■ **WHAT IS NEEDED**
Only lines containing "font" belong in the answer, each copied from the entries below.

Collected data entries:
*** Begin section ***

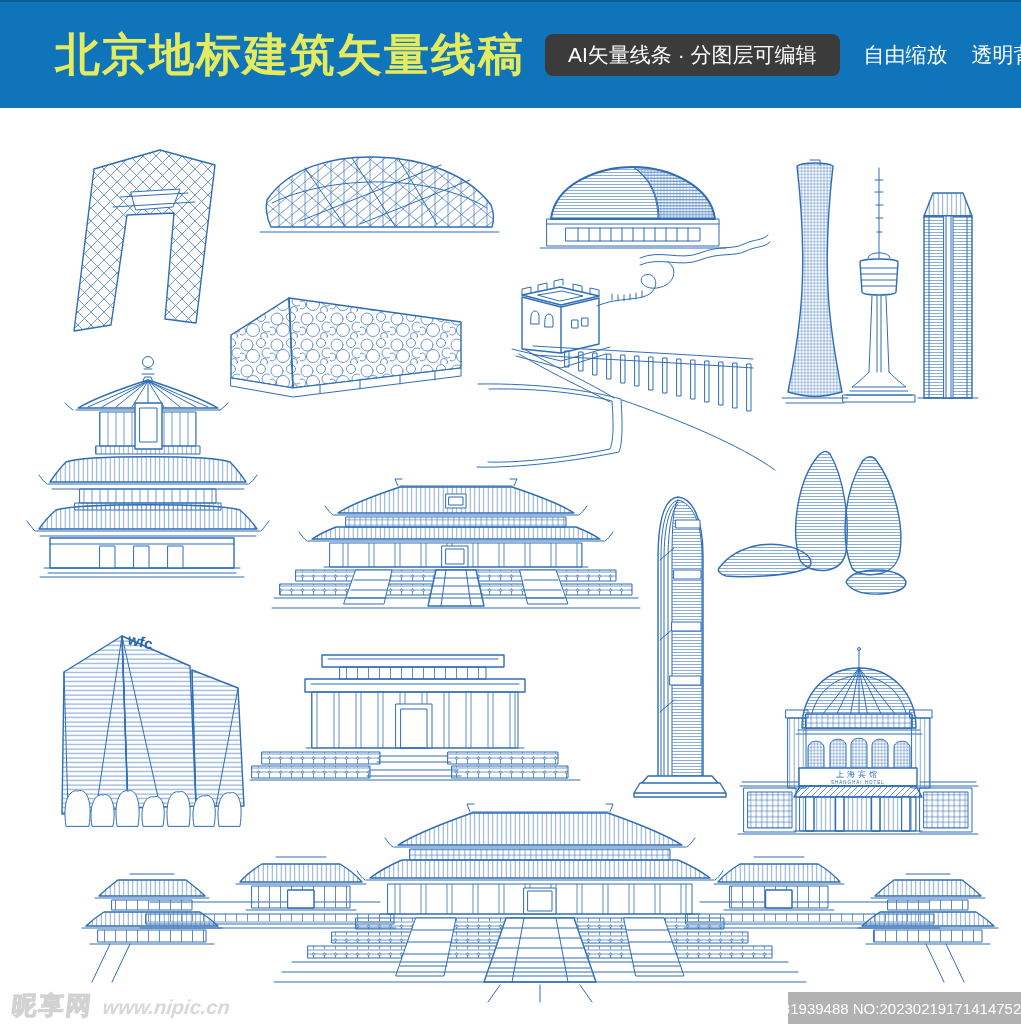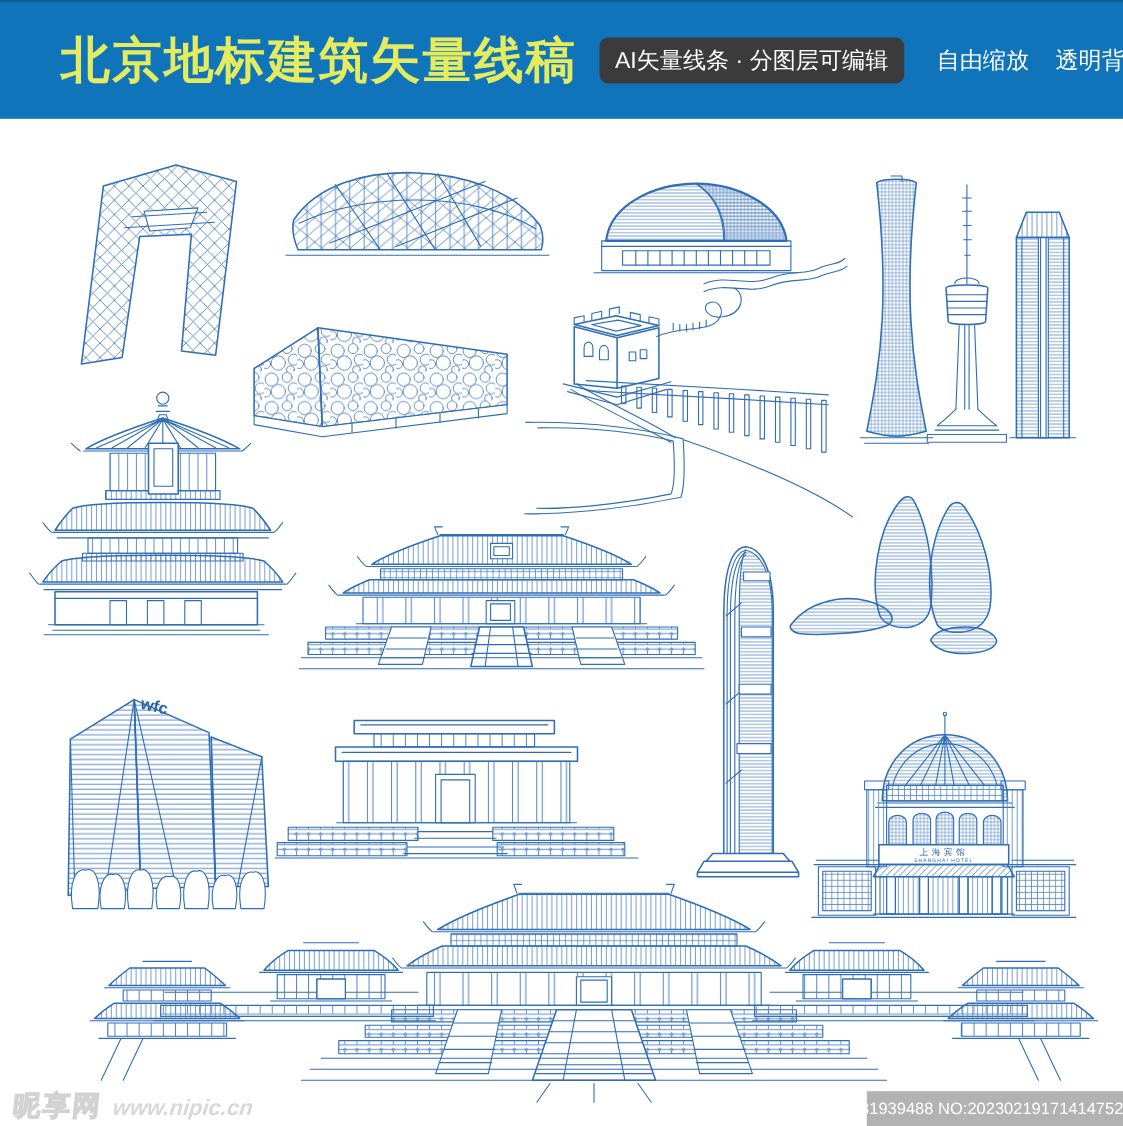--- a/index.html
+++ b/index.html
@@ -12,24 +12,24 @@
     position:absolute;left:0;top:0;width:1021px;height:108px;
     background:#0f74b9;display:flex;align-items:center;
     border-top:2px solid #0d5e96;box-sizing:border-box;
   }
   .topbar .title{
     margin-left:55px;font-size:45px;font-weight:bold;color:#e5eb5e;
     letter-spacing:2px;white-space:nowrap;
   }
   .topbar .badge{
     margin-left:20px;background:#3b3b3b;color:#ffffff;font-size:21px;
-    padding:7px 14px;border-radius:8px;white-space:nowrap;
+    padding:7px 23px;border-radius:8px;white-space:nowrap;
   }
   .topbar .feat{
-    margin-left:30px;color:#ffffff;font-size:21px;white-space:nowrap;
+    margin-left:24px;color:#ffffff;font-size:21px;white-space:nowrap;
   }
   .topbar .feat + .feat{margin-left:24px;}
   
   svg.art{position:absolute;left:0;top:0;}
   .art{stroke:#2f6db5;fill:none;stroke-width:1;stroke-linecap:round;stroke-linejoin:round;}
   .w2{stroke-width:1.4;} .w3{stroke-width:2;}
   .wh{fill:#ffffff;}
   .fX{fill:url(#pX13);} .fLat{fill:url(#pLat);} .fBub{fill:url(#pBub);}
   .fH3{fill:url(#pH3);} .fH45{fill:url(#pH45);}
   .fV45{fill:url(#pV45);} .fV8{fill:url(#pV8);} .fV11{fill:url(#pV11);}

*** End section ***

■ **RESPONSE**
     margin-left:55px;font-size:45px;font-weight:bold;color:#e5eb5e;
     margin-left:20px;background:#3b3b3b;color:#ffffff;font-size:21px;
-    margin-left:30px;color:#ffffff;font-size:21px;white-space:nowrap;
+    margin-left:24px;color:#ffffff;font-size:21px;white-space:nowrap;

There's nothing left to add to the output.